A importância da educação financeira na vida do cidadão

Enviada em 16/08/2021

O dinheiro está presente no mundo desde a Antiguidade, sendo ele um dos mais importantes recursos do homem diante da sociedade, pois o mesmo, no decorrer da história, representa a possibilidade de adquirir bens materiais e, até mesmo, relações sociais. Paralelo a isso, na contemporaneidade, o capital não é menos importante, uma vez que grande parte das relações do século XXI baseiam-se nele. Entretanto, não são todos os brasileiros que podem desfrutar desse artifício da melhor maneira, dado que a falta de educação financeira permeia a nação. Diante disso, é necessário analisar os fatores que favorecem essa situação.

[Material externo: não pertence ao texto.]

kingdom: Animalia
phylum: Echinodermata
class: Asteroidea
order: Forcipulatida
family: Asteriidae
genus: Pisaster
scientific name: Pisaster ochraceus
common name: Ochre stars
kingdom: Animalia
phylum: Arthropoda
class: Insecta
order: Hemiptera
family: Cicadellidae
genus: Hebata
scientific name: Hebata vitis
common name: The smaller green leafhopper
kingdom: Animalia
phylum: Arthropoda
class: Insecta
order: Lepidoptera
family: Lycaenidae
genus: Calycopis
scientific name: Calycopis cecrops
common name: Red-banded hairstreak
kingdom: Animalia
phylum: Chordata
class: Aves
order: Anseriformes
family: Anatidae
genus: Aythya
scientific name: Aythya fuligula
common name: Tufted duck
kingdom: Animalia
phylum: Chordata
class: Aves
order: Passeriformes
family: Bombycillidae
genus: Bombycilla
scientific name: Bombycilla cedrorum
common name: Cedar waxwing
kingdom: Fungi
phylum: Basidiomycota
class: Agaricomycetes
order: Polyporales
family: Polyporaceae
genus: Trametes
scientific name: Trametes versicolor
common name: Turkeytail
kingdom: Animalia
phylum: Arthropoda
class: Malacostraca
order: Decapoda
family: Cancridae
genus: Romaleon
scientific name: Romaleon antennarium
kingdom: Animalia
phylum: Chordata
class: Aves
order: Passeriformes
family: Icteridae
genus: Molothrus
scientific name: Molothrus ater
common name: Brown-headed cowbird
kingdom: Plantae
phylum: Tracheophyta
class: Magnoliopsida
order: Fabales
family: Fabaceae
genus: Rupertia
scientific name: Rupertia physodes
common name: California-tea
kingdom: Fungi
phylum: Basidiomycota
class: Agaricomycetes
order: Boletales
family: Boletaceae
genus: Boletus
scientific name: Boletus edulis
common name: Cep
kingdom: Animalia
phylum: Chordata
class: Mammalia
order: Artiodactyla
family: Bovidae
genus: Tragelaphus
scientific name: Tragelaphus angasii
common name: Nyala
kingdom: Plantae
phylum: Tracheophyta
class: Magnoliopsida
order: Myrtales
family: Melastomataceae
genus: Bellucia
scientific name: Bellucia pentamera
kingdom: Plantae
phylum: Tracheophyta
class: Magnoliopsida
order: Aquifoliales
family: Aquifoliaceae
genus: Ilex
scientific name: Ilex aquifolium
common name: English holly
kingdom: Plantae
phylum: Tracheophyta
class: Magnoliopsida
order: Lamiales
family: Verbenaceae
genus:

Em primeiro lugar, é fulcral destacar que a falta de saberes a respeito do dinheiro deriva da baixa atuação dos órgãos governamentais, no que concerne a criação de mecanismos que impeçam tal recorrência. De acordo com os iluministas Diderot e D’Alembert, autores da “Enciclopédia”, a democratização da educação é fundamental no combate à alienação dos cidadãos, garantindo aos mesmos sua efetiva liberdade. Assim sendo, é evidente que a ausência do ensino acerca de como lidar com o capital nas escolas retrata um dos empecilhos da democratização da educação no país. Desse modo, faz-se mister a reformulação dessa postura Estatal.

Ademais, vale destacar a desigualdade social como promotora da problemática na sociedade brasileira. Nesse sentido, segundo o poeta Carlos Drummond de Andrade, " no meio do caminho tinha uma pedra, tinha uma pedra no meio do caminho." Através deste trecho, denota-se que a discrepância social representa um dos obstáculos da educação financeira, visto que a maioria dos cidadãos despossuídos não dispõem de uma perspectiva mais ampliada sobre a importância do capital. À vista disso, é imprescindível a modificação desse cenário.

Dessa forma, pode-se compreender que o debate acerca da instrução monetária é fundamental para uma sociedade mais competente. Nesse ínterim, cabe ao Ministério da Economia, em parceria com o Ministério da Educação, por meio das escolas, designar verbas para a criação de palestra e workshops sobre o capital na concepção social do século XXI, a fim de conscientizar a população a respeito da importância da educação financeira. Assim, será estabelecida a democratização do ensino, tal como afirma Diderot e D’Alembert.